== 提示された文章 ==
►

生命力がみなぎるあの映像の迫力に圧倒されないのか、
幼稚だと思う前にもっとほかに感じる事はないのか、
空想する力や夢見る気持ちは君達にな無いのか、
と僕は問いたい。
ガメラにはガメラの良さがたくさんあるのだから、
ゴジラを愛する勢いあまってガメラを馬鹿にするような言動は、「違うンじゃないか?」って
当時からずっと思ってた。
そもそも、
戦った事も無いのに「ゴジラより弱い」などと言われる筋合いは無い。
乏しい感性がなせる主観的な見解である。
論外、除外、問題外な意見。却下。
ガメラだってゴジラと同じくらい強い。
強いぞガメラ。
ギャオスやジャイガーやギロンといった、あんな凄い怪獣たちを倒したガメラが、弱いわけがない。
回転ジェットで飛行する、なんて破天荒でめちゃくちゃカッコいいではないか。
馬鹿にする人の神経がわからん。
ガメラは偽りなく素晴らしい怪獣である。
だいたい、もしも本当に亀が “神の遣い” だったら、
亀の怪獣であるガメラを馬鹿になんかしたら、いつか罰があたる。
超自然への畏怖心を失った奢れる人間は、
ゴジラだって愛する資格がないのだ。
10年程前、
平成ガメラシリーズが絶賛された時、
比較された平成ゴジラシリーズがネット上などでボロクソに言われてた事があったけど、
あれは、
馬鹿にされ続けてきたガメラファンの積年の恨みが一気に爆発した事による珍事、と
僕は解釈している。
本来、ゴジラもガメラも両方大好き、ってのが怪獣ファンだと思うから。
平成ゴジラシリーズだって、僕は充分オモシロいと思う。
それに僕は、
ゴジラやガメラを
映画館で自分の子供にも見せてあげられる事を、とても嬉しく思う。
ゴジラやガメラの新作映画が平成でも作られ続けているなんて、怪獣世代にとって誇りではないか。
もっと素直に楽しむべきである。
昭和41年に発売された最も古いガメラのソフビ人形。
同時発売されたライバル怪獣のバルゴン人形共々、
ボリューム感溢れるカッコいいデフォルメが素敵。
独特な腕の形状も趣深い。メーカーは日東科学教材。
同じく日東科学教材から、第2次怪獣ブームの波に乗って
昭和46年に発売されたもの。

◄

== 理解度の確認 ==
1. ガメラについての文章から、「ガメラにはガメラの良さがたくさんあるのだから、」で始まり「馬鹿にする人の神経がわからん。」まで続く部分を、一字一句変えずに書き写すこと。
2. ガメラについての文章によると、最も古いガメラのソフビ人形は昭和何年に発売されたか。

== 提供されたリスト ==
►

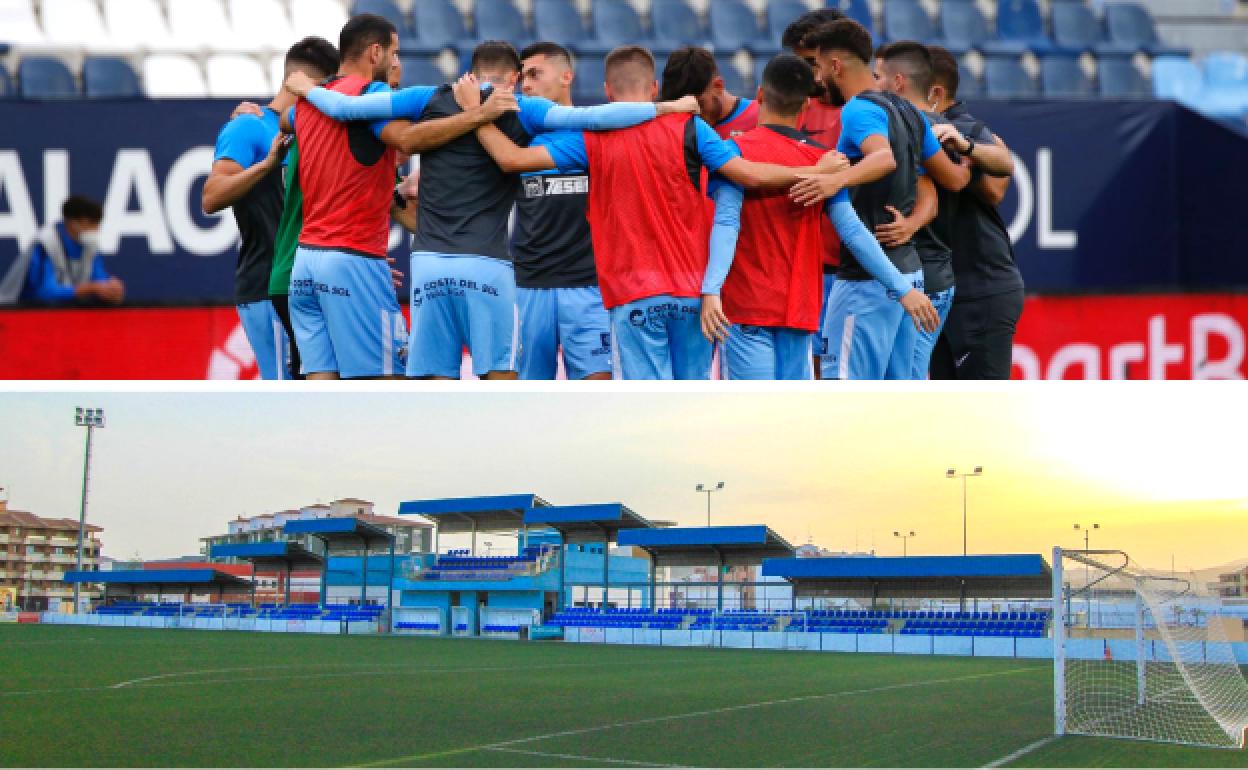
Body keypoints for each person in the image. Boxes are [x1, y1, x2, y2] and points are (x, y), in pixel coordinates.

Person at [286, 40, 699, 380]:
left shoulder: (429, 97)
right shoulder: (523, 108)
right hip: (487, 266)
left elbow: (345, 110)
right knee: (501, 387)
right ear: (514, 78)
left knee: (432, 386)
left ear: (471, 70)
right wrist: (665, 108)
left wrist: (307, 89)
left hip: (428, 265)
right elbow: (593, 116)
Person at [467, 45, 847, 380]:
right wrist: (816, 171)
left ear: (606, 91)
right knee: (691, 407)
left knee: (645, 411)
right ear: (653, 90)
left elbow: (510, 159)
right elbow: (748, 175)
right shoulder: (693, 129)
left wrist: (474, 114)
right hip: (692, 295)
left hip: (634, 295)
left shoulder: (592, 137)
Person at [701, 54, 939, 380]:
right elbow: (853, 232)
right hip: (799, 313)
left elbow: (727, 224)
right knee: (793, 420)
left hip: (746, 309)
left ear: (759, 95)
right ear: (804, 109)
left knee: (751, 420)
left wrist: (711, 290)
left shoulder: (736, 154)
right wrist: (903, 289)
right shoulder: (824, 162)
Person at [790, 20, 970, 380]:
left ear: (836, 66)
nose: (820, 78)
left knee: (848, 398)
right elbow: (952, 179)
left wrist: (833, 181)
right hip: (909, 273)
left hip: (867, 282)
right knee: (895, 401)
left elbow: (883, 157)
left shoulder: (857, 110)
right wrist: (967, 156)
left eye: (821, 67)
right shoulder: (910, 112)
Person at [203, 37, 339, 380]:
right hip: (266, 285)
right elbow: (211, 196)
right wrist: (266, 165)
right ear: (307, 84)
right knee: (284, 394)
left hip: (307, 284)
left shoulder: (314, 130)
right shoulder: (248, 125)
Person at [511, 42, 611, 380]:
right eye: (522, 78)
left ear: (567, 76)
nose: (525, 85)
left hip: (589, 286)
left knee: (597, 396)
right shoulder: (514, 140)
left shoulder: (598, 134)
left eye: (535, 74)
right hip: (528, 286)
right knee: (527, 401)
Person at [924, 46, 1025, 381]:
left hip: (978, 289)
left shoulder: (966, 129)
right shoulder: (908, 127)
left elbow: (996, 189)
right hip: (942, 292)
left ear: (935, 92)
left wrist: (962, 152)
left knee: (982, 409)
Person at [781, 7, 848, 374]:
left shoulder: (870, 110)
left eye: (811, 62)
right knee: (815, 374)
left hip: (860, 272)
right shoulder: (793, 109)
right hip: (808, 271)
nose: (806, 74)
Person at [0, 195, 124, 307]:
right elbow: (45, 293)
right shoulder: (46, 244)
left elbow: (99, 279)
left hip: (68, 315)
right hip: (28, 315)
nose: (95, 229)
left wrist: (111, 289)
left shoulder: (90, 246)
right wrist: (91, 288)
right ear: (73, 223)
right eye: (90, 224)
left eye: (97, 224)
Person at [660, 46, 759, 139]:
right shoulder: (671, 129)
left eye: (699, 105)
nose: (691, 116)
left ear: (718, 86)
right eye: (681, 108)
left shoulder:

◄

== 設問ごとの解答 ==
1.
ガメラにはガメラの良さがたくさんあるのだから、
ゴジラを愛する勢いあまってガメラを馬鹿にするような言動は、「違うンじゃないか?」って
当時からずっと思ってた。
そもそも、
戦った事も無いのに「ゴジラより弱い」などと言われる筋合いは無い。
乏しい感性がなせる主観的な見解である。
論外、除外、問題外な意見。却下。
ガメラだってゴジラと同じくらい強い。
強いぞガメラ。
ギャオスやジャイガーやギロンといった、あんな凄い怪獣たちを倒したガメラが、弱いわけがない。
回転ジェットで飛行する、なんて破天荒でめちゃくちゃカッコいいではないか。
馬鹿にする人の神経がわからん。

2. 昭和41年に発売された。